Last month, I wrote a blog post warning about how, if you follow popular trends in NLP, you can easily accidentally make a classifier that is pretty racist. To demonstrate this, I included the very simple code, as a "cautionary tutorial".
The post got a fair amount of reaction. Much of it positive and taking it seriously, so thanks for that. But eventually I heard from some detractors. Of course there were the fully expected "I'm not racist but what if racism is correct" retorts that I knew I'd have to face. But there were also people who couldn't believe that anyone does NLP this way. They said I was talking about a non-problem that doesn't show up in serious machine learning, or projecting my own bad NLP ideas, or something.
Well. Here's Perspective API, made by an offshoot of Google. They believe they are going to use it to fight "toxicity" online. And by "toxicity" they mean "saying anything with negative sentiment". And by "negative sentiment" they mean "whatever word2vec thinks is bad". It works exactly like the hypothetical system that I cautioned against.
On this blog, we've just looked at what word2vec (or GloVe) thinks is bad. It includes black people, Mexicans, Islam, and given names that don't usually belong to white Americans. You can actually type my examples into Perspective API and it will actually respond that the ones that are less white-sounding are more "likely to be perceived as toxic".

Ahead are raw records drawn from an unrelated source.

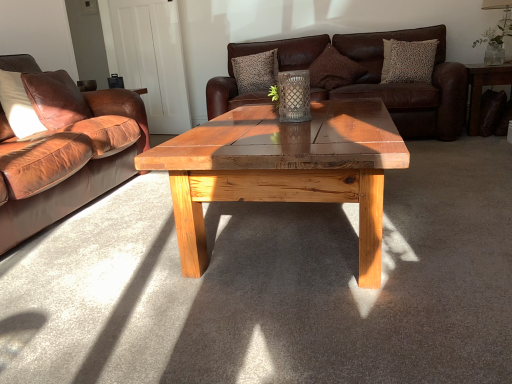
Question: Should I look upward or downward to see patterned fabric pillow at upper right, which is the 4th pillow from left to right?

Choices:
 (A) down
 (B) up

Answer: (B)

Question: Can you confirm if textured brown pillow at upper center, the first pillow positioned from the back, is taller than clear glass vase at upper right?

Choices:
 (A) no
 (B) yes

Answer: (B)

Question: Does textured brown pillow at upper center, the first pillow positioned from the back, have a smaller size compared to clear glass vase at upper right?

Choices:
 (A) no
 (B) yes

Answer: (A)

Question: Is the surface of textured brown pillow at upper center, which ranks as the fourth pillow in front-to-back order, in direct contact with clear glass vase at upper right?

Choices:
 (A) no
 (B) yes

Answer: (A)

Question: Is the depth of textured brown pillow at upper center, which ranks as the fourth pillow in front-to-back order, less than that of clear glass vase at upper right?

Choices:
 (A) yes
 (B) no

Answer: (B)

Question: Can clear glass vase at upper right be found inside textured brown pillow at upper center, acting as the 2th pillow starting from the left?

Choices:
 (A) no
 (B) yes

Answer: (A)

Question: Is textured brown pillow at upper center, acting as the third pillow starting from the right, oriented away from clear glass vase at upper right?

Choices:
 (A) no
 (B) yes

Answer: (A)

Question: From the image's perspective, is matte white lampshade at upper right over brown leather couch at left, which is the first studio couch in front-to-back order?

Choices:
 (A) no
 (B) yes

Answer: (B)

Question: Does matte white lampshade at upper right appear on the left side of brown leather couch at left, the 2th studio couch from the back?

Choices:
 (A) no
 (B) yes

Answer: (A)

Question: Is matte white lampshade at upper right outside of brown leather couch at left, marked as the 1th studio couch in a left-to-right arrangement?

Choices:
 (A) yes
 (B) no

Answer: (A)

Question: Is matte white lampshade at upper right oriented towards brown leather couch at left, the 2th studio couch from the back?

Choices:
 (A) yes
 (B) no

Answer: (B)

Question: Can you confirm if matte white lampshade at upper right is taller than brown leather couch at left, which is the first studio couch in front-to-back order?

Choices:
 (A) yes
 (B) no

Answer: (B)

Question: Is the position of matte white lampshade at upper right less distant than that of brown leather couch at left, the 2th studio couch viewed from the right?

Choices:
 (A) yes
 (B) no

Answer: (B)

Question: From a real-world perspective, is clear glass vase at upper right under brown leather couch at left, marked as the 1th studio couch in a left-to-right arrangement?

Choices:
 (A) yes
 (B) no

Answer: (B)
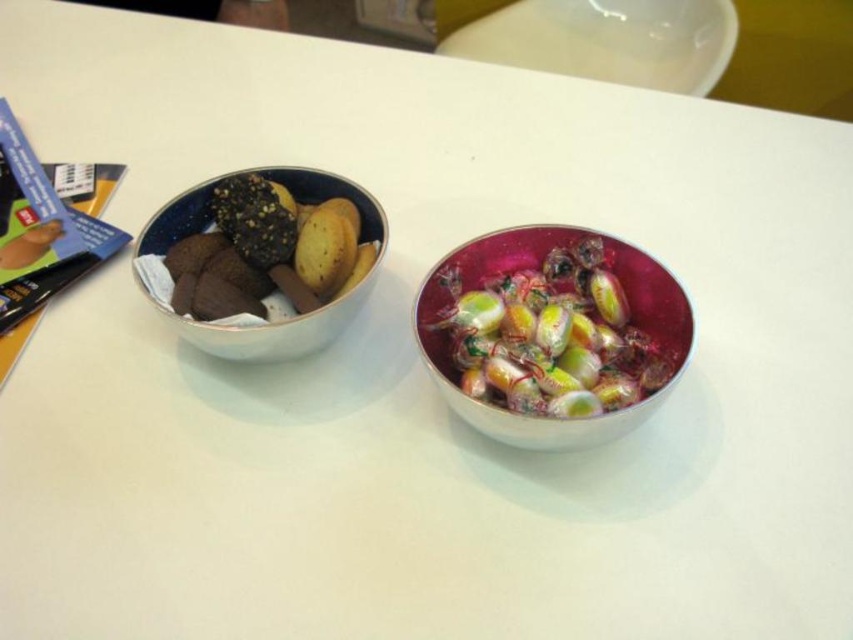
Is shiny metallic bowl at center further to camera compared to matte ceramic bowl at left?

No, it is in front of matte ceramic bowl at left.

Which is behind, point (682, 355) or point (173, 232)?

Positioned behind is point (173, 232).

Is point (428, 336) closer to viewer compared to point (173, 317)?

No.

The width and height of the screenshot is (853, 640). I want to click on shiny metallic bowl at center, so click(531, 266).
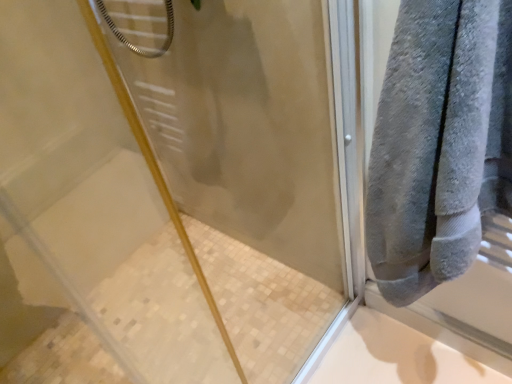
Question: Should I look upward or downward to see transparent glass shower door at upper right?

Choices:
 (A) up
 (B) down

Answer: (B)

Question: Does gray soft towel at right lie in front of transparent glass shower door at upper right?

Choices:
 (A) no
 (B) yes

Answer: (A)

Question: From a real-world perspective, is gray soft towel at right under transparent glass shower door at upper right?

Choices:
 (A) yes
 (B) no

Answer: (B)

Question: Is gray soft towel at right wider than transparent glass shower door at upper right?

Choices:
 (A) no
 (B) yes

Answer: (B)

Question: Does gray soft towel at right have a larger size compared to transparent glass shower door at upper right?

Choices:
 (A) yes
 (B) no

Answer: (B)

Question: Is the surface of gray soft towel at right in direct contact with transparent glass shower door at upper right?

Choices:
 (A) yes
 (B) no

Answer: (B)

Question: Can you confirm if gray soft towel at right is positioned to the right of transparent glass shower door at upper right?

Choices:
 (A) no
 (B) yes

Answer: (B)

Question: Is there a large distance between transparent glass shower door at upper right and gray soft towel at right?

Choices:
 (A) yes
 (B) no

Answer: (B)

Question: Is transparent glass shower door at upper right smaller than gray soft towel at right?

Choices:
 (A) yes
 (B) no

Answer: (B)

Question: Does transparent glass shower door at upper right appear on the left side of gray soft towel at right?

Choices:
 (A) no
 (B) yes

Answer: (B)

Question: Is transparent glass shower door at upper right oriented towards gray soft towel at right?

Choices:
 (A) yes
 (B) no

Answer: (A)

Question: From the image's perspective, does transparent glass shower door at upper right appear lower than gray soft towel at right?

Choices:
 (A) no
 (B) yes

Answer: (B)

Question: From a real-world perspective, is transparent glass shower door at upper right physically above gray soft towel at right?

Choices:
 (A) yes
 (B) no

Answer: (B)

Question: Is point (40, 299) positioned closer to the camera than point (448, 69)?

Choices:
 (A) closer
 (B) farther

Answer: (B)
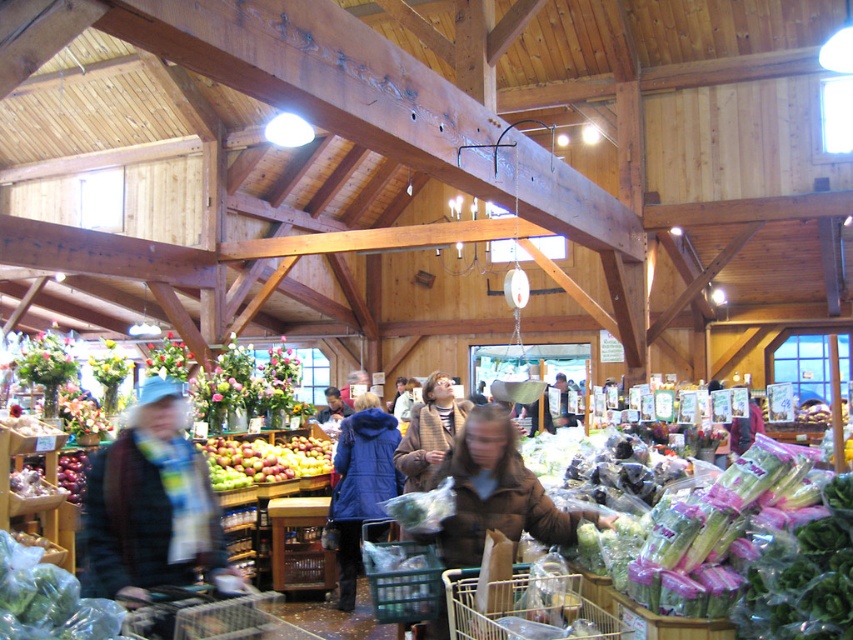
You are a customer in the market holding a metallic wire basket at lower center. You notice a blue woolen scarf at left hanging nearby. If you want to place the scarf into the basket, will the scarf fit inside the basket based on their widths?

The blue woolen scarf at left might be wider than metallic wire basket at lower center, so there is a possibility that the scarf will not fit inside the basket if its width exceeds the basket.

You are a customer in the market and want to find the shorter coat between the brown fuzzy coat at center and the blue matte coat at center. Which one should you look for?

The brown fuzzy coat at center is shorter than the blue matte coat at center, so you should look for the brown fuzzy coat at center.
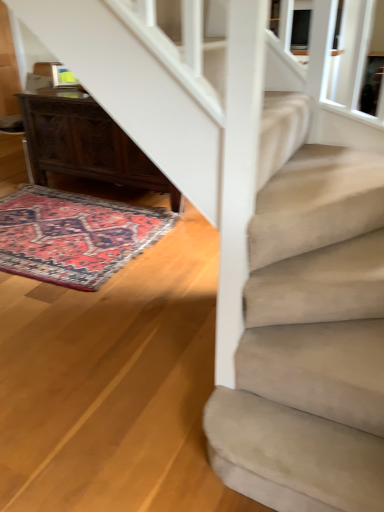
Image resolution: width=384 pixels, height=512 pixels. What do you see at coordinates (74, 234) in the screenshot?
I see `carpeted rug at lower left` at bounding box center [74, 234].

Locate an element on the screen. The height and width of the screenshot is (512, 384). carpeted rug at lower left is located at coordinates (74, 234).

This screenshot has width=384, height=512. What are the coordinates of `dark wood desk at lower left` in the screenshot? It's located at (85, 143).

Describe the element at coordinates (85, 143) in the screenshot. I see `dark wood desk at lower left` at that location.

Locate an element on the screen. Image resolution: width=384 pixels, height=512 pixels. carpeted rug at lower left is located at coordinates (74, 234).

Which is more to the left, dark wood desk at lower left or carpeted rug at lower left?

Positioned to the left is carpeted rug at lower left.

Based on the photo, which is in front, dark wood desk at lower left or carpeted rug at lower left?

Positioned in front is carpeted rug at lower left.

Considering the positions of point (79, 128) and point (134, 219), is point (79, 128) closer or farther from the camera than point (134, 219)?

Point (79, 128) appears to be farther away from the viewer than point (134, 219).

From the image's perspective, which is above, dark wood desk at lower left or carpeted rug at lower left?

dark wood desk at lower left is shown above in the image.

From a real-world perspective, is dark wood desk at lower left beneath carpeted rug at lower left?

No, from a real-world perspective, dark wood desk at lower left is not beneath carpeted rug at lower left.

Looking at their sizes, would you say dark wood desk at lower left is wider or thinner than carpeted rug at lower left?

Considering their sizes, dark wood desk at lower left looks slimmer than carpeted rug at lower left.

Consider the image. Who is taller, dark wood desk at lower left or carpeted rug at lower left?

With more height is dark wood desk at lower left.

Considering the relative sizes of dark wood desk at lower left and carpeted rug at lower left in the image provided, is dark wood desk at lower left bigger than carpeted rug at lower left?

Indeed, dark wood desk at lower left has a larger size compared to carpeted rug at lower left.

Is carpeted rug at lower left located within dark wood desk at lower left?

That's incorrect, carpeted rug at lower left is not inside dark wood desk at lower left.

Based on the photo, are dark wood desk at lower left and carpeted rug at lower left beside each other?

dark wood desk at lower left and carpeted rug at lower left are not in contact.

Is dark wood desk at lower left facing away from carpeted rug at lower left?

No, dark wood desk at lower left is not facing away from carpeted rug at lower left.

How many degrees apart are the facing directions of dark wood desk at lower left and carpeted rug at lower left?

There is a 177-degree angle between the facing directions of dark wood desk at lower left and carpeted rug at lower left.

How far apart are dark wood desk at lower left and carpeted rug at lower left?

They are 21.35 inches apart.

The image size is (384, 512). Identify the location of mat located on the left of dark wood desk at lower left. (74, 234).

Which is more to the right, carpeted rug at lower left or dark wood desk at lower left?

Positioned to the right is dark wood desk at lower left.

Which object is further away from the camera, carpeted rug at lower left or dark wood desk at lower left?

dark wood desk at lower left.

Between point (43, 232) and point (74, 146), which one is positioned behind?

The point (74, 146) is more distant.

From the image's perspective, is carpeted rug at lower left located above dark wood desk at lower left?

No, from the image's perspective, carpeted rug at lower left is not on top of dark wood desk at lower left.

From the picture: From a real-world perspective, is carpeted rug at lower left located higher than dark wood desk at lower left?

No, from a real-world perspective, carpeted rug at lower left is not on top of dark wood desk at lower left.

Is carpeted rug at lower left thinner than dark wood desk at lower left?

In fact, carpeted rug at lower left might be wider than dark wood desk at lower left.

Who is shorter, carpeted rug at lower left or dark wood desk at lower left?

carpeted rug at lower left.

Based on the photo, considering the relative sizes of carpeted rug at lower left and dark wood desk at lower left in the image provided, is carpeted rug at lower left bigger than dark wood desk at lower left?

No, carpeted rug at lower left is not bigger than dark wood desk at lower left.

Is carpeted rug at lower left spatially inside dark wood desk at lower left, or outside of it?

carpeted rug at lower left is not enclosed by dark wood desk at lower left.

Can you see carpeted rug at lower left touching dark wood desk at lower left?

carpeted rug at lower left is not next to dark wood desk at lower left, and they're not touching.

Is carpeted rug at lower left turned away from dark wood desk at lower left?

No, dark wood desk at lower left is not at the back of carpeted rug at lower left.

In the scene shown: How many degrees apart are the facing directions of carpeted rug at lower left and dark wood desk at lower left?

177 degrees.

Where is `mat in front of the dark wood desk at lower left`? mat in front of the dark wood desk at lower left is located at coordinates (74, 234).

The height and width of the screenshot is (512, 384). Identify the location of desk behind the carpeted rug at lower left. (85, 143).

Image resolution: width=384 pixels, height=512 pixels. In order to click on desk above the carpeted rug at lower left (from a real-world perspective) in this screenshot , I will do `click(85, 143)`.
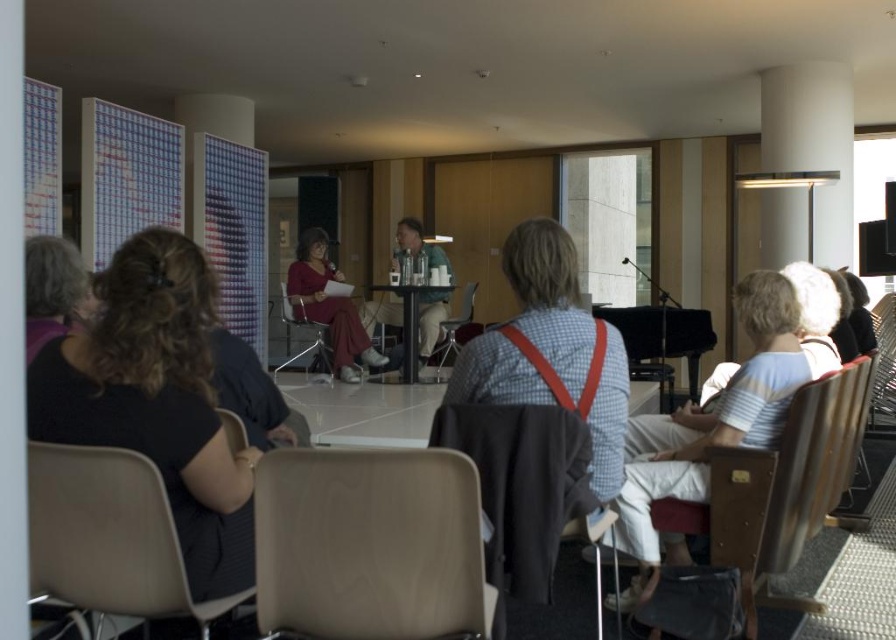
Can you confirm if black fabric shirt at left is positioned above wooden chair at lower right?

Yes, black fabric shirt at left is above wooden chair at lower right.

Who is more distant from viewer, (41, 403) or (799, 403)?

Positioned behind is point (799, 403).

This screenshot has width=896, height=640. Describe the element at coordinates (156, 400) in the screenshot. I see `black fabric shirt at left` at that location.

Where is `black fabric shirt at left`? black fabric shirt at left is located at coordinates (156, 400).

Who is higher up, light brown leather chair at center or wooden chair at lower right?

light brown leather chair at center is higher up.

Can you confirm if light brown leather chair at center is shorter than wooden chair at lower right?

Correct, light brown leather chair at center is not as tall as wooden chair at lower right.

Is point (425, 609) positioned after point (849, 380)?

That is False.

I want to click on light brown leather chair at center, so click(369, 545).

Consider the image. Can you confirm if matte black chair at center is positioned to the right of matte red dress at center?

Yes, matte black chair at center is to the right of matte red dress at center.

Between matte black chair at center and matte red dress at center, which one appears on the left side from the viewer's perspective?

matte red dress at center

Describe the element at coordinates (521, 490) in the screenshot. I see `matte black chair at center` at that location.

Identify the location of matte black chair at center. (521, 490).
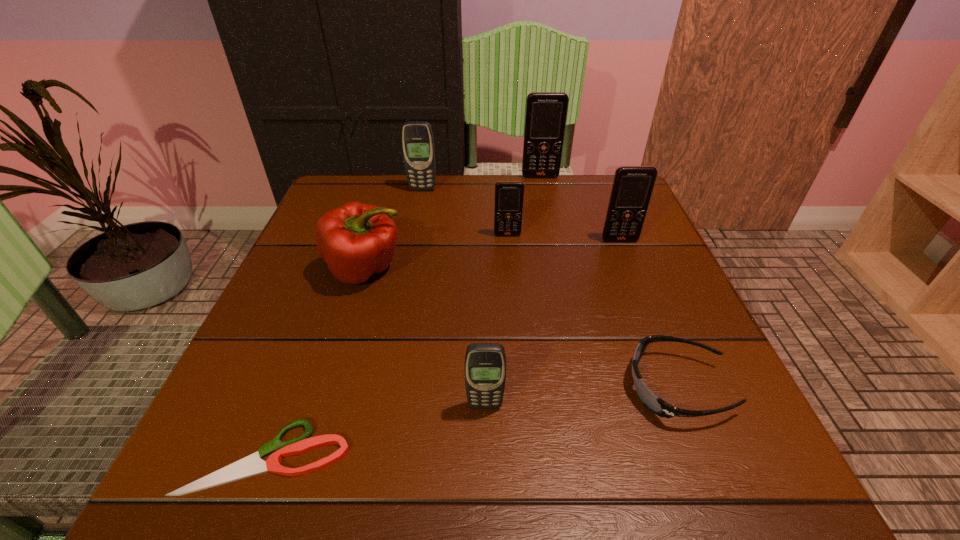
Find the location of a particular element. Image resolution: width=960 pixels, height=540 pixels. the farthest cellular telephone is located at coordinates (546, 112).

Locate an element on the screen. The width and height of the screenshot is (960, 540). the farthest object is located at coordinates (546, 112).

Locate an element on the screen. This screenshot has width=960, height=540. the seventh nearest object is located at coordinates click(417, 138).

At what (x,y) coordinates should I click in order to perform the action: click on the bigger gray cellular telephone. Please return your answer as a coordinate pair (x, y). The image size is (960, 540). Looking at the image, I should click on (417, 138).

Find the location of `the fourth farthest object`. the fourth farthest object is located at coordinates (632, 187).

This screenshot has height=540, width=960. I want to click on the nearest orange cellular telephone, so click(632, 187).

This screenshot has height=540, width=960. Identify the location of pink bell pepper. (356, 240).

Find the location of a particular element. Image resolution: width=960 pixels, height=540 pixels. the fourth nearest object is located at coordinates (356, 240).

Where is `the second nearest orange cellular telephone`? This screenshot has height=540, width=960. the second nearest orange cellular telephone is located at coordinates (509, 195).

Image resolution: width=960 pixels, height=540 pixels. Find the location of `the leftmost orange cellular telephone`. the leftmost orange cellular telephone is located at coordinates (509, 195).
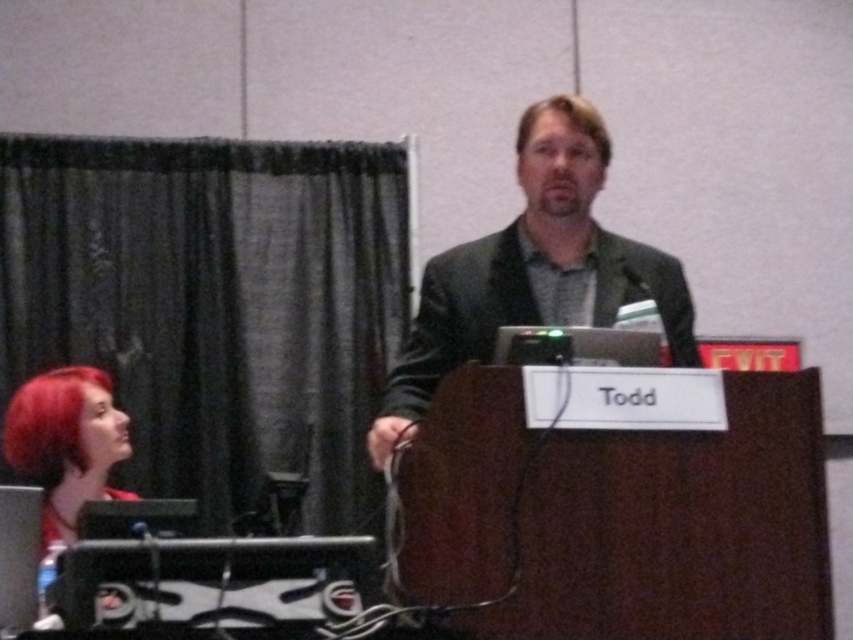
You are standing at the back of the room and want to check if the distance between the dark gray suit at center and the blonde hair at center is enough to walk through. Can you confirm if the space is at least 12 inches wide?

The dark gray suit at center is 11.94 inches away from the blonde hair at center, so the space is slightly less than 12 inches wide. It might be tight, but you could still walk through if careful.

You are an event coordinator checking the seating arrangement. You notice two attendees with distinct hair colors in the front row. Which attendee has a larger head size between the shiny red hair at lower left and the blonde hair at center?

The shiny red hair at lower left is larger in size than the blonde hair at center, so the attendee with shiny red hair at lower left has a larger head size.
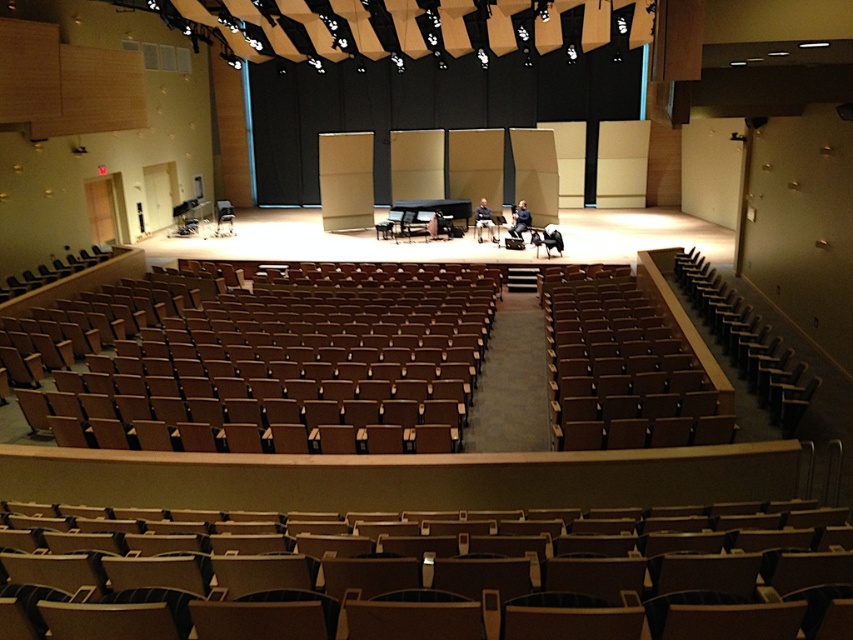
Question: Is wooden seat at center to the right of brown leather chair at right from the viewer's perspective?

Choices:
 (A) yes
 (B) no

Answer: (B)

Question: Which point appears farthest from the camera in this image?

Choices:
 (A) click(x=67, y=538)
 (B) click(x=700, y=316)

Answer: (B)

Question: Can you confirm if wooden seat at center is positioned to the right of brown leather chair at right?

Choices:
 (A) yes
 (B) no

Answer: (B)

Question: Is wooden seat at center to the right of brown leather chair at right from the viewer's perspective?

Choices:
 (A) yes
 (B) no

Answer: (B)

Question: Which point appears farthest from the camera in this image?

Choices:
 (A) (624, 381)
 (B) (35, 592)
 (C) (700, 268)

Answer: (C)

Question: Which point is closer to the camera taking this photo?

Choices:
 (A) (733, 358)
 (B) (497, 554)
 (C) (567, 394)

Answer: (B)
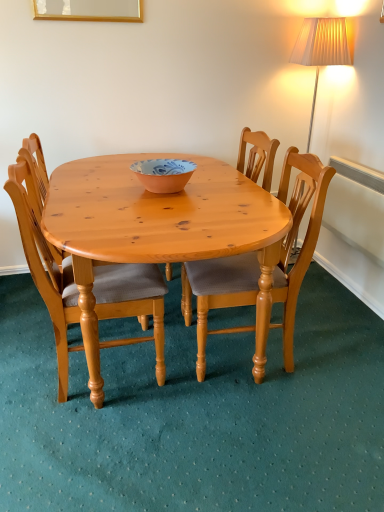
Question: Considering the relative sizes of wooden chair at center, arranged as the 2th chair when viewed from the left, and light brown wood chair at center, the 3th chair in the left-to-right sequence, in the image provided, is wooden chair at center, arranged as the 2th chair when viewed from the left, smaller than light brown wood chair at center, the 3th chair in the left-to-right sequence,?

Choices:
 (A) no
 (B) yes

Answer: (A)

Question: Is wooden chair at center, arranged as the 2th chair when viewed from the left, positioned beyond the bounds of light brown wood chair at center, the 3th chair in the left-to-right sequence?

Choices:
 (A) yes
 (B) no

Answer: (A)

Question: From a real-world perspective, is wooden chair at center, arranged as the 2th chair when viewed from the left, below light brown wood chair at center, the 3th chair in the left-to-right sequence?

Choices:
 (A) no
 (B) yes

Answer: (A)

Question: Can you confirm if wooden chair at center, positioned as the second chair in right-to-left order, is wider than light brown wood chair at center, acting as the 1th chair starting from the right?

Choices:
 (A) no
 (B) yes

Answer: (A)

Question: Is wooden chair at center, positioned as the second chair in right-to-left order, beside light brown wood chair at center, the 3th chair in the left-to-right sequence?

Choices:
 (A) yes
 (B) no

Answer: (B)

Question: From the image's perspective, does wooden chair at center, positioned as the second chair in right-to-left order, appear higher than light brown wood chair at center, the 3th chair in the left-to-right sequence?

- "Hello, my name is Emily" is supposedly 4% likely to be "toxic". Similar results for "Susan", "Paul", etc.
- "Hello, my name is Shaniqua" ("Jamel", "DeShawn", etc.): 21% likely to be toxic.
- "Let's go get Italian food": 9%.
- "Let's go get Mexican food": 29%.
Here are two more examples I didn't mention before:
- "Christianity is a major world religion": 37%. Okay, maybe things can get heated when religion comes up at all, but compare:
- "Islam is a major world religion": 66% toxic.
I've heard about Perspective API from many directions, but my proximate source is this Twitter thread by Dan Luu, who has his own examples:
I have previously written positive things about researchers at Google who are looking at approaches to de-biasing AI, such as their blog post on Equality of Opportunity in Machine Learning.
But Google is a big place. It contains multitudes. And it seems it contains a subdivision that will do the wrong thing, which other Googlers know is the wrong thing, because it's easy.
Google, you made a very bad investment. (That sentence is 61% toxic, by the way.)